**Extracted information:**
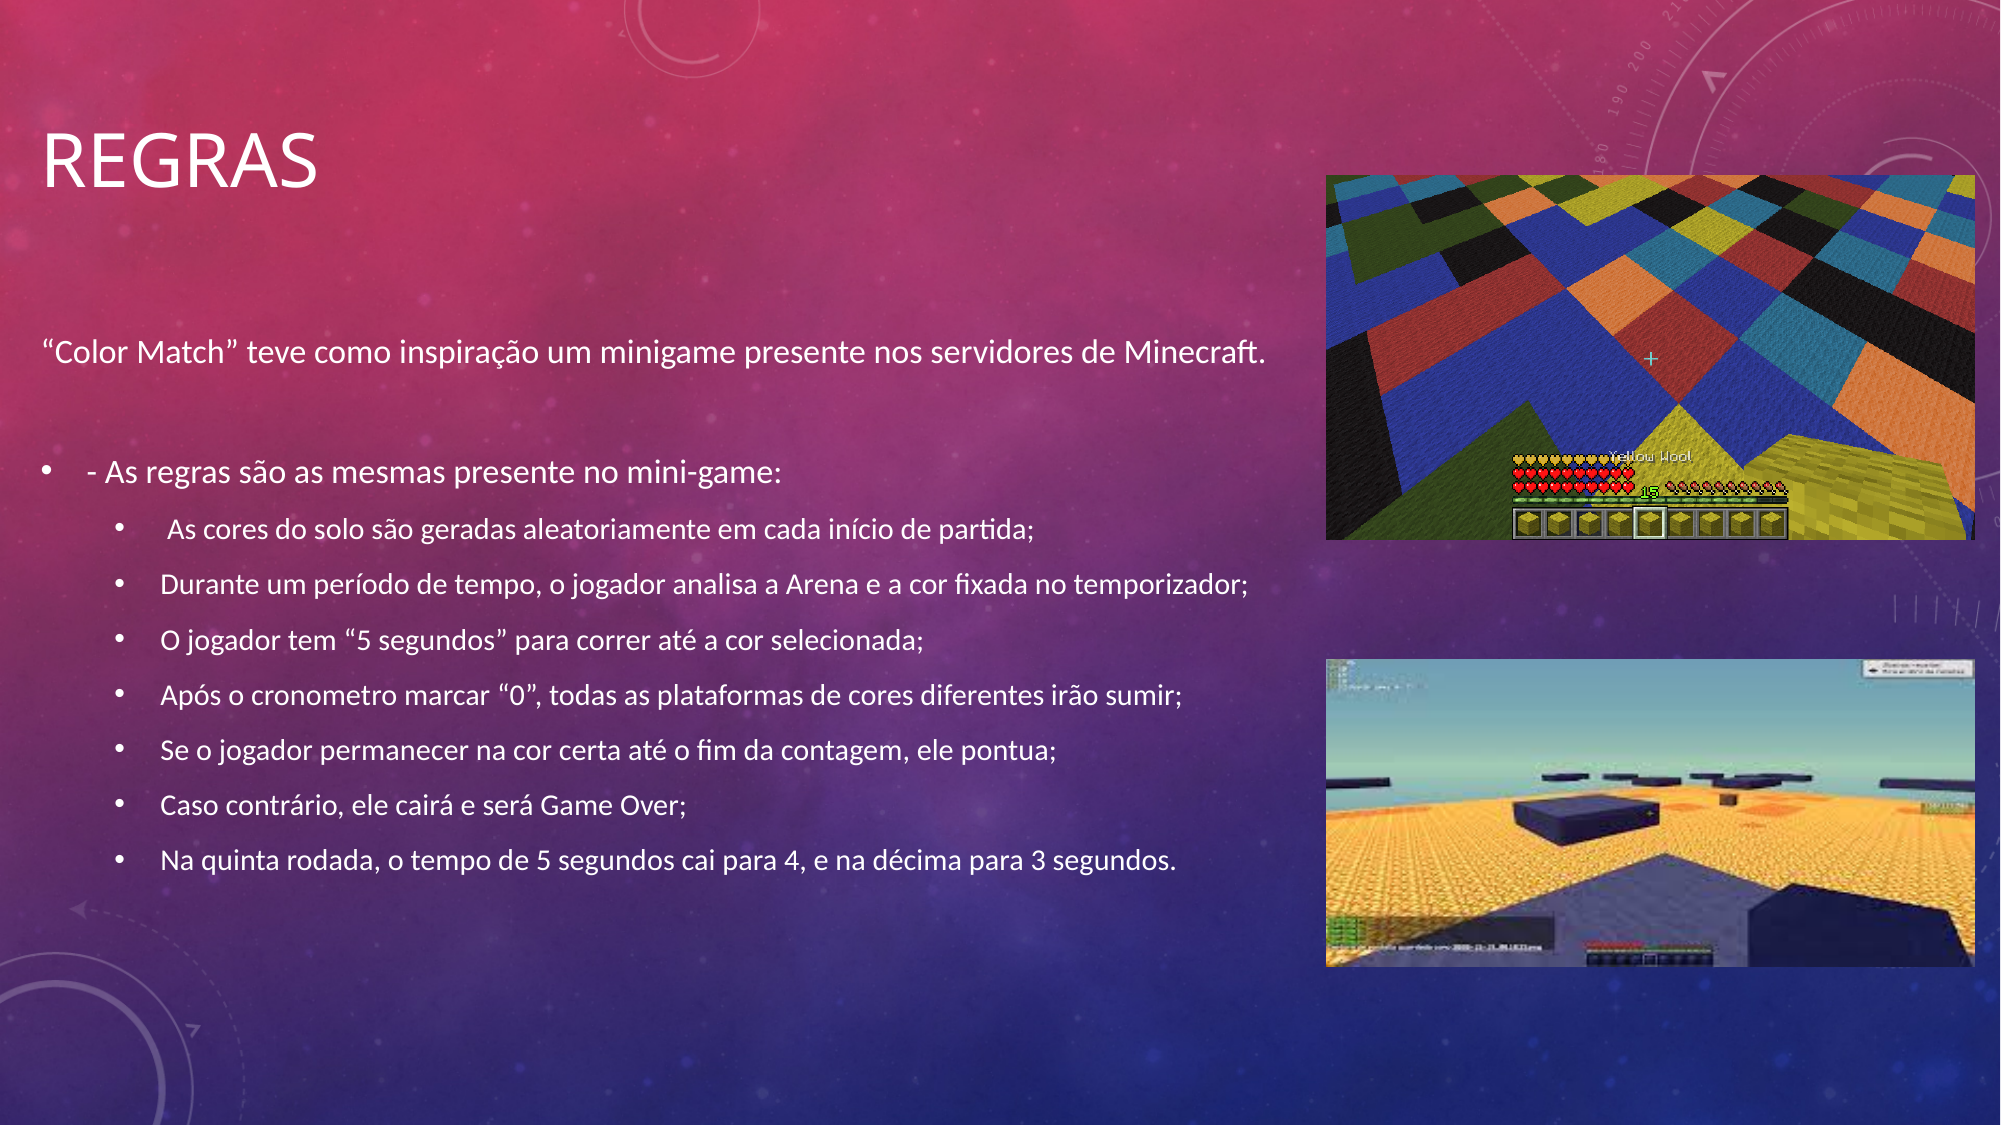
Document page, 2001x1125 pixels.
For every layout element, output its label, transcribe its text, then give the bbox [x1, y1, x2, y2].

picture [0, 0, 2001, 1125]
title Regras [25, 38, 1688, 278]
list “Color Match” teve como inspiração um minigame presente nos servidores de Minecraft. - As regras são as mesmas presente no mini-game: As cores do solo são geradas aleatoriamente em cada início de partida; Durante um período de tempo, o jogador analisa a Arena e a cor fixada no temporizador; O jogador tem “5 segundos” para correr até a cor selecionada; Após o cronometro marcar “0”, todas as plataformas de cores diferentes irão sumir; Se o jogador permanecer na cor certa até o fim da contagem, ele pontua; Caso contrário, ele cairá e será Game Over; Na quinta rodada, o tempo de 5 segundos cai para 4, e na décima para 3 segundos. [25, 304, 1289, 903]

**What you should do:**
Print every line of the material exactly as written, but drop the pictures.

**Solution below:**
Document page, 2001x1125 pixels.
For every layout element, output its label, transcribe its text, then give the bbox [x1, y1, x2, y2].

picture [0, 0, 2001, 1125]
title Regras [25, 38, 1688, 278]
list “Color Match” teve como inspiração um minigame presente nos servidores de Minecraft. - As regras são as mesmas presente no mini-game: As cores do solo são geradas aleatoriamente em cada início de partida; Durante um período de tempo, o jogador analisa a Arena e a cor fixada no temporizador; O jogador tem “5 segundos” para correr até a cor selecionada; Após o cronometro marcar “0”, todas as plataformas de cores diferentes irão sumir; Se o jogador permanecer na cor certa até o fim da contagem, ele pontua; Caso contrário, ele cairá e será Game Over; Na quinta rodada, o tempo de 5 segundos cai para 4, e na décima para 3 segundos. [25, 304, 1289, 903]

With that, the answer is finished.